Once I was a clever boy learning the arts of Oxford... is a quotation from the verses written by Bishop Richard Fleming (c.1385-1431) for his tomb in Lincoln Cathedral. Fleming, the founder of Lincoln College in Oxford, is the subject of my research for a D. Phil., and, like me, a son of the West Riding. I have remarked in the past that I have a deeply meaningful on-going relationship with a dead fifteenth century bishop... it was Fleming who, in effect, enabled me to come to Oxford and to learn its arts, and for that I am immensely grateful.


Monday 26 July 2010

Campsall church screen inscription



St.Mary Magdalene's church, Campsall


St.Mary Magdalene, Campsall
© Copyright Richard Croft and licensed for reuse under this Creative Commons Licence.

Further to my post last Thursday, here, in addition to some pictures of Campsall church, and as promised, is the inscription I referred to.

I have taken the text from J.E. Morris The West Riding of Yorkshire 2nd edn (rev) (Methuen's Little Guides, 1923) p.147

The rood screen [which is, I think, later fifteenth century*] has the following inscription at the head of the dado and below the openings, being transcribed by Morris on 15 July 1909:

Lat fal downe thyn ne, & lift up thy hart:
Behold thy Maker on yond cros al to to[rn]
Remember his Wondis that for the did smart,
Gotyn withowut syn, and on a Virgin bor[n],
All His hed percid with a crown of thorne.
Alas! man, thy hart oght to brast in too.
Bewar of the Deuyl whan he blawis his hor[n],
And prai thi gode aungel conne the.


Morris says he transcribed with care, but added the punctuation.

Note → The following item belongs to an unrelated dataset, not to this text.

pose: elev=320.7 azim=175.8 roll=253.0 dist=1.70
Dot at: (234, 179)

The letters in [ ] are absent, not merely illegible. In one case (hor) he noted the usual mark of abbreviation: a superscript - above the o. I think that defeats me as a blogger.

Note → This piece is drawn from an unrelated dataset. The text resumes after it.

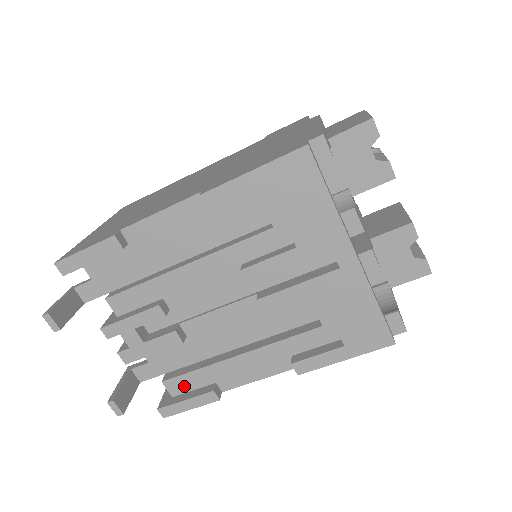
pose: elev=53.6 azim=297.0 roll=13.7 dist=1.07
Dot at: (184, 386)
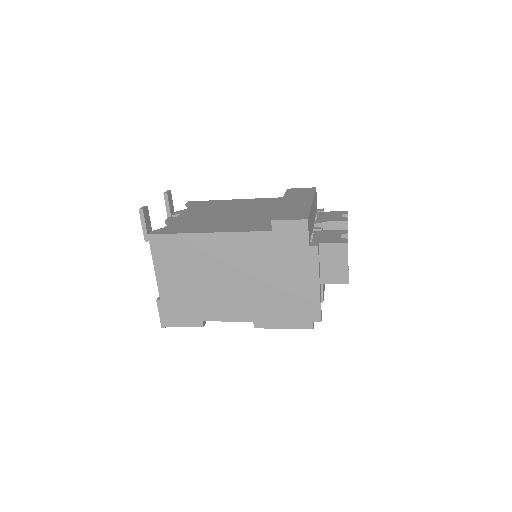
Dot at: occluded
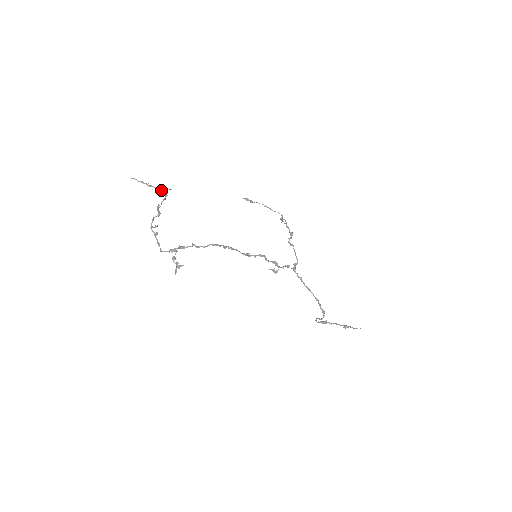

Interior of Campsall Parish Church (2)
An early twentieth century view of the church interior showing the screen

With reference to the Devil's horn - according to Joseph Hunter - History of South Yorkshire, (2 vols 1828-31), ii, 468, the Devil was often represented with a horn in the middles ages, and he gives a quotation from the "Shepherd's Kalendar", first published 1579, but the same idea is found as late as the prologue to "Grim, the Collier of Croydon" (?c.1662)

But has enough at home to do with Marion:
Whom he so little pleases, she in scorn
Does teach his devilship to wind the horn

I have a feeling that this quotation from "Grim" may be more obscene than Morris realised - but that may say more about me! The Devil's horn is, of course, the anti-type of the trumpet of the Archangel Gabriel.

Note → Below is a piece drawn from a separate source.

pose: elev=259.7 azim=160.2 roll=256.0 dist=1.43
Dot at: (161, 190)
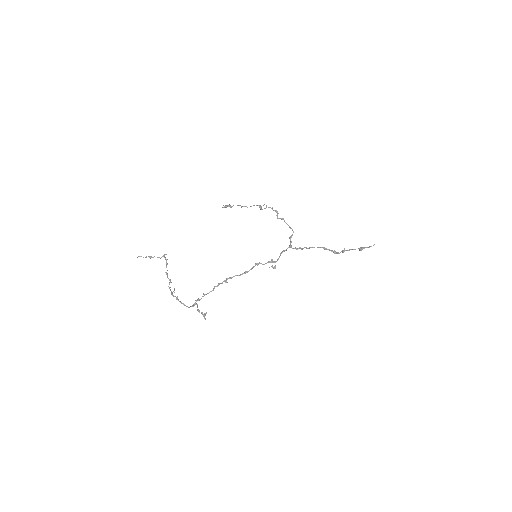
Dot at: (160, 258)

Now the real interest of this inscription at Campsall is two fold.

Firstly it must have been painted to make it legible - today it looks like a piece of decorative carving, given its cramped setting and black letter form. So here is further proof of the use of colour in medieval church decoration.

Secondly it assumes a reasonable degree of literacy from the average worshipper in this West Riding church in the late middle ages as they kneel before the rood screen, with the Rood above.

The Campsall screen is, to my mind, a wonderful illustration of the points Eamon Duffy made in The Stripping of the Altars, and why, with all due respect to Professor Duffy, whom I greatly admire and respect, I was in no way surprised, unlike so many other historians, by the evidence he adduced for late medieval popular piety in rural as well as urban England.




* Some people have suggested that the screen did not originally belong to the church but was brought from iis monastic improprietor, the nunnery at Wallingwells in north Nottinghamshire. Not only can I not believe such a journey would have been made - it must be thirty miles or so - and it is not like moving furnishings from a dissolved monastry to the neighbouring parish church - as did indeed happen - but the screen clearly fits the church. For it to be moved and fit would be a remarkable coincidence indeed. Such an idea betrays an underlying disbelief in what was lost from quite ordinary English parish churches in the sixteenth century and later.